The XmlFile class can parse and return a deserialized object from an OpenMM-generated XML file. Supported XML files are:

  • Serialized System (returns an OpenMM System instance)

  • Serialized State (returns a container object with attributes coordinates, velocities, forces, energy, and time)

  • Serialized Integrator (returns an OpenMM Integrator subclass)

  • XML ForceField file (returns an OpenMM ForceField instance)


Right now, the two main pathways to run an OpenMM simulation starting from a fully parametrized molecular mechanical model (click on either option to view the annotated and explained example):

Taking OpenMM Topology and System to a ParmEd Structure

While the above sections described how you would generate an OpenMM System and Topology instance from any of a number of file formats (e.g., Amber topology file, Gromacs topology file, or CHARMM PSF file), it is also possible to go in the reverse direction. That is, to start with Topology and System instances and convert those to a Structure instance.

The function for this is load_openmm, and takes a mandatory Topology instance, along with either an optional System instance or name of a serialized System XML file defining an OpenMM System, and returns a populated Structure from it. This is particularly useful when you parametrize a system using the OpenMM modelling capabilities, but want to use that parametrized system in another program, like Amber or Gromacs.
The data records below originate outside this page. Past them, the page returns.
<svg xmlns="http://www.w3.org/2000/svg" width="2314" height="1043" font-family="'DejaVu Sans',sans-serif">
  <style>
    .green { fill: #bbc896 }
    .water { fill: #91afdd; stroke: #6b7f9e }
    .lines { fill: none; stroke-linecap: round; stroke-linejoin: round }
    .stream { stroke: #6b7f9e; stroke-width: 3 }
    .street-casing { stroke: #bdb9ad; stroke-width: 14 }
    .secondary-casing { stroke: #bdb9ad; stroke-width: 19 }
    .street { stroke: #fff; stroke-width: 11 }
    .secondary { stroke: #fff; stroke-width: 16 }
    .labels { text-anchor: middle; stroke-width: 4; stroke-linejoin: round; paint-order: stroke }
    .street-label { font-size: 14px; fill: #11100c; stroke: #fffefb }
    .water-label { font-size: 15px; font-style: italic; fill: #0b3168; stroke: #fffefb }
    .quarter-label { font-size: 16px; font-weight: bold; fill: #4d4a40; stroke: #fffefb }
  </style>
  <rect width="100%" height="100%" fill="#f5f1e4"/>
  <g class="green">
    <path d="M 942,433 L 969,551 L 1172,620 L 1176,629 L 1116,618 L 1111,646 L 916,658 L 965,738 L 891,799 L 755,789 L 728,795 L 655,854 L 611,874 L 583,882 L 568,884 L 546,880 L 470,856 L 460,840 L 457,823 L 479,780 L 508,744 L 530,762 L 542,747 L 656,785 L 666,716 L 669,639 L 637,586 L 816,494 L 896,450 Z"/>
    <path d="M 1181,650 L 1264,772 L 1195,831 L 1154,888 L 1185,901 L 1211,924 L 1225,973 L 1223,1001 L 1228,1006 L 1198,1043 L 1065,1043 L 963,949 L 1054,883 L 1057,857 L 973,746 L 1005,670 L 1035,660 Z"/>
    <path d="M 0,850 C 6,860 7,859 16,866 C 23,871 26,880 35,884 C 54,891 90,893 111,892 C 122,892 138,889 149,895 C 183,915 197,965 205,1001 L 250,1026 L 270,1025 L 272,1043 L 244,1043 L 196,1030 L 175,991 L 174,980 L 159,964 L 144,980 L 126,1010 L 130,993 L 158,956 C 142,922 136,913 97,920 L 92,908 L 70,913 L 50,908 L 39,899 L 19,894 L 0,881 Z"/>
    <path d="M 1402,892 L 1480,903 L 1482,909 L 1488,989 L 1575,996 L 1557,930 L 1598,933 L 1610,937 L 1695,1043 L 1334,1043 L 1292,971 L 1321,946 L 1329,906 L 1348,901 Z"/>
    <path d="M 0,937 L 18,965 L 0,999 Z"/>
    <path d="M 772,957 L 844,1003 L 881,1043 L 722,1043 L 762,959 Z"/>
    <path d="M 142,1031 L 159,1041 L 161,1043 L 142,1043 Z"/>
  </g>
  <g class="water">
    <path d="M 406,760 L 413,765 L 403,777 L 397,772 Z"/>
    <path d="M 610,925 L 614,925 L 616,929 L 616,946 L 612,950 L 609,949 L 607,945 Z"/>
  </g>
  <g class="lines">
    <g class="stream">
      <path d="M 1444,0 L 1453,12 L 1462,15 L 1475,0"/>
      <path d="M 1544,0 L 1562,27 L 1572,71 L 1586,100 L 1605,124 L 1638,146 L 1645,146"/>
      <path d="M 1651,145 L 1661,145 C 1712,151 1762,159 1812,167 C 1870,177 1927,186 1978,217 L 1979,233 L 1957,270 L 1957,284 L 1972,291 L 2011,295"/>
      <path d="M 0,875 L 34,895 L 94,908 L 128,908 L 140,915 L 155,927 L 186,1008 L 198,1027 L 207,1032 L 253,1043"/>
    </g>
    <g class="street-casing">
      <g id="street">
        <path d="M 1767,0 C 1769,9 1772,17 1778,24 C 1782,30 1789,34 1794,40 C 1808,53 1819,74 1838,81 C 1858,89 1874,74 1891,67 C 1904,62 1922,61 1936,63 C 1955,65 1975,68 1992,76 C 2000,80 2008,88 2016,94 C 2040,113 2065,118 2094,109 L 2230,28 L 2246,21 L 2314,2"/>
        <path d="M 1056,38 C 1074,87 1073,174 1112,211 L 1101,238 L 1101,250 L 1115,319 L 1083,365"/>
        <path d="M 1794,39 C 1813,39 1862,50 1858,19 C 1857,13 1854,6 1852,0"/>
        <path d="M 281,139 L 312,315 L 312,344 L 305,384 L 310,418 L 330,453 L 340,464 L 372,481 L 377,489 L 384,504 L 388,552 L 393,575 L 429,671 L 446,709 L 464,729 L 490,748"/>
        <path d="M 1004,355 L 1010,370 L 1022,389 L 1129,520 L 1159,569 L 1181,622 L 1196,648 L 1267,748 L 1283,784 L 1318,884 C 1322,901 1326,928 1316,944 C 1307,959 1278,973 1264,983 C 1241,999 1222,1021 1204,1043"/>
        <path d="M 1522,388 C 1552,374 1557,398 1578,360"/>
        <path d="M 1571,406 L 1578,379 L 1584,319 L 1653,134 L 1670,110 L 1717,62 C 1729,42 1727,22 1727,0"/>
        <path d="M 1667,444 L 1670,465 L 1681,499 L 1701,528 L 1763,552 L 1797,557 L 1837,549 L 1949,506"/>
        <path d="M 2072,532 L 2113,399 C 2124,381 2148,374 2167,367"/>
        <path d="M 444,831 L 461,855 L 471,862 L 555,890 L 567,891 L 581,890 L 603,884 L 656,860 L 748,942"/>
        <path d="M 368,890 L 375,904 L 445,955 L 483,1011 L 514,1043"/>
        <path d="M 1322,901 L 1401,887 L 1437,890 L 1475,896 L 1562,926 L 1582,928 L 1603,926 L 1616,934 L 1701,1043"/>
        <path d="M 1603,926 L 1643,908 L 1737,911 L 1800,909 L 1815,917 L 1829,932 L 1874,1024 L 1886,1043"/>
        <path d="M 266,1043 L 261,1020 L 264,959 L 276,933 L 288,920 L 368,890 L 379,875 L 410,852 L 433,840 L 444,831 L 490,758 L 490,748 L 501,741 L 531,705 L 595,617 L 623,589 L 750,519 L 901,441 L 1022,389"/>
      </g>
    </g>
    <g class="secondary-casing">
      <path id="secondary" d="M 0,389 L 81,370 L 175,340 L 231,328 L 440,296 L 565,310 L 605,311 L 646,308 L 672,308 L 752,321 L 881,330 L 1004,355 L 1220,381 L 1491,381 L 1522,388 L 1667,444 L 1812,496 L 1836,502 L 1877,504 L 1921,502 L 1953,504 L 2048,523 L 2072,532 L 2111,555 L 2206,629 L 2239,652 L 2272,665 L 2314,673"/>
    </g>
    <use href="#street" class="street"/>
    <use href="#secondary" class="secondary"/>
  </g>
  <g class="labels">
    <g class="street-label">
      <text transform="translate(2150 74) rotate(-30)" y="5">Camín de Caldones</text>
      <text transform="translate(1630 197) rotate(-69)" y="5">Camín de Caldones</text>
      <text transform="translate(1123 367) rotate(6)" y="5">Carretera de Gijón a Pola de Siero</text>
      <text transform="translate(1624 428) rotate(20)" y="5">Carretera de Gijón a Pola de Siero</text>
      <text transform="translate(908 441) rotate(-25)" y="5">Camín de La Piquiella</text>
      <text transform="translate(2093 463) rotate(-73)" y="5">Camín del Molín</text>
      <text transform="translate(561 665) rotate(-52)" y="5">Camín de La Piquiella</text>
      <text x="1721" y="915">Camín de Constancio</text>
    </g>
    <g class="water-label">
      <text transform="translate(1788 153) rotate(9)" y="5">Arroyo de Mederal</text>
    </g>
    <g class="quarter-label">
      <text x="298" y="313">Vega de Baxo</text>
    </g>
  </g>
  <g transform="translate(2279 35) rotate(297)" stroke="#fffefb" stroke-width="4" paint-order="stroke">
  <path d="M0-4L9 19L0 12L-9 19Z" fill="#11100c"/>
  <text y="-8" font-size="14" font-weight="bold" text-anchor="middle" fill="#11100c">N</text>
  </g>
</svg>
An example is shown below, using the OpenMM functionality to parametrize a PDB file with the ff99SB force field:

import parmed as chem
import parmed.unit as u

from simtk.openmm import app
from simtk import openmm as mm

pdb = app.PDBFile('input.pdb')
forcefield = app.ForceField('amber99sb.xml', 'tip3p.xml')
system = forcefield.createSystem(pdb.topology, nonbondedMethod=app.PME,

struct = chem.openmm.load_topology(pdb.topology, system)

There are some limitations to this functionality, itemized below:

  • ParmEd does not recognize all of the different OpenMM Systems it can generate, such as any of those features implemented using a CustomNonbondedForce (e.g., NBFIX, 10-12 potential, 12-6-4 potential, etc.).

  • You should make sure to create the System with no constraints, since OpenMM may be missing bond or angle terms associated with the constrained degrees of freedom.

  • With the exception of certain CustomTorsionForce which are recognized as quadratic improper torsions, the presence of any CustomForce instances prevents ParmEd from recognizing the potential.